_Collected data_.
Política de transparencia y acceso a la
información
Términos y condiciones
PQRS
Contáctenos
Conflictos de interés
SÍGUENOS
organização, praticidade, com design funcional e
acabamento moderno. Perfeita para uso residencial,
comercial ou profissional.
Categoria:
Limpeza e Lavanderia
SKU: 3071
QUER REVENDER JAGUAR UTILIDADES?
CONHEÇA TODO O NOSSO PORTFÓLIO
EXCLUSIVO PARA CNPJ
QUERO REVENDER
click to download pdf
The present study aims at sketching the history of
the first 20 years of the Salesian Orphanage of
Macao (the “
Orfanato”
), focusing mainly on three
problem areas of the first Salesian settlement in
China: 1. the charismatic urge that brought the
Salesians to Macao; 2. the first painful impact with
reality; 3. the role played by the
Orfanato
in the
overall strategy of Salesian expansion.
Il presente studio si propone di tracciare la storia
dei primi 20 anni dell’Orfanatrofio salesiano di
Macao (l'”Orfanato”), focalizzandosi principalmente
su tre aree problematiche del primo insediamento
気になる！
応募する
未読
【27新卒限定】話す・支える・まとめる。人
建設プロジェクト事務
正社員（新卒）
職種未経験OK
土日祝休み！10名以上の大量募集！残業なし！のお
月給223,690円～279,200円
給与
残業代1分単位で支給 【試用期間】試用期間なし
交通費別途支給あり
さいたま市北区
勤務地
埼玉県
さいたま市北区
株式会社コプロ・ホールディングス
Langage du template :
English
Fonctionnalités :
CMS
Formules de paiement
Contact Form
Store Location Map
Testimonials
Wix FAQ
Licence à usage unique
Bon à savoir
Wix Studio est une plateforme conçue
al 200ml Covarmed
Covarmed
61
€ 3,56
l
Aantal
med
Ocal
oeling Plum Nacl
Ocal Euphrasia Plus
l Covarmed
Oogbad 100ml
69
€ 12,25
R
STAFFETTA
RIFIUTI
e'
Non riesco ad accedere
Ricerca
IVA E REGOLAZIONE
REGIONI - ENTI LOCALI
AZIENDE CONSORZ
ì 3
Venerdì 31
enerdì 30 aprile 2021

_ACTIVITY_.
Swap every "Macao" in the lines above for "Macau", and write all the lines out again with nothing else changed.

_PROBLEM SOLUTION_.
Política de transparencia y acceso a la
información
Términos y condiciones
PQRS
Contáctenos
Conflictos de interés
SÍGUENOS
organização, praticidade, com design funcional e
acabamento moderno. Perfeita para uso residencial,
comercial ou profissional.
Categoria:
Limpeza e Lavanderia
SKU: 3071
QUER REVENDER JAGUAR UTILIDADES?
CONHEÇA TODO O NOSSO PORTFÓLIO
EXCLUSIVO PARA CNPJ
QUERO REVENDER
click to download pdf
The present study aims at sketching the history of
the first 20 years of the Salesian Orphanage of
Macau (the “
Orfanato”
), focusing mainly on three
problem areas of the first Salesian settlement in
China: 1. the charismatic urge that brought the
Salesians to Macau; 2. the first painful impact with
reality; 3. the role played by the
Orfanato
in the
overall strategy of Salesian expansion.
Il presente studio si propone di tracciare la storia
dei primi 20 anni dell’Orfanatrofio salesiano di
Macau (l'”Orfanato”), focalizzandosi principalmente
su tre aree problematiche del primo insediamento
気になる！
応募する
未読
【27新卒限定】話す・支える・まとめる。人
建設プロジェクト事務
正社員（新卒）
職種未経験OK
土日祝休み！10名以上の大量募集！残業なし！のお
月給223,690円～279,200円
給与
残業代1分単位で支給 【試用期間】試用期間なし
交通費別途支給あり
さいたま市北区
勤務地
埼玉県
さいたま市北区
株式会社コプロ・ホールディングス
Langage du template :
English
Fonctionnalités :
CMS
Formules de paiement
Contact Form
Store Location Map
Testimonials
Wix FAQ
Licence à usage unique
Bon à savoir
Wix Studio est une plateforme conçue
al 200ml Covarmed
Covarmed
61
€ 3,56
l
Aantal
med
Ocal
oeling Plum Nacl
Ocal Euphrasia Plus
l Covarmed
Oogbad 100ml
69
€ 12,25
R
STAFFETTA
RIFIUTI
e'
Non riesco ad accedere
Ricerca
IVA E REGOLAZIONE
REGIONI - ENTI LOCALI
AZIENDE CONSORZ
ì 3
Venerdì 31
enerdì 30 aprile 2021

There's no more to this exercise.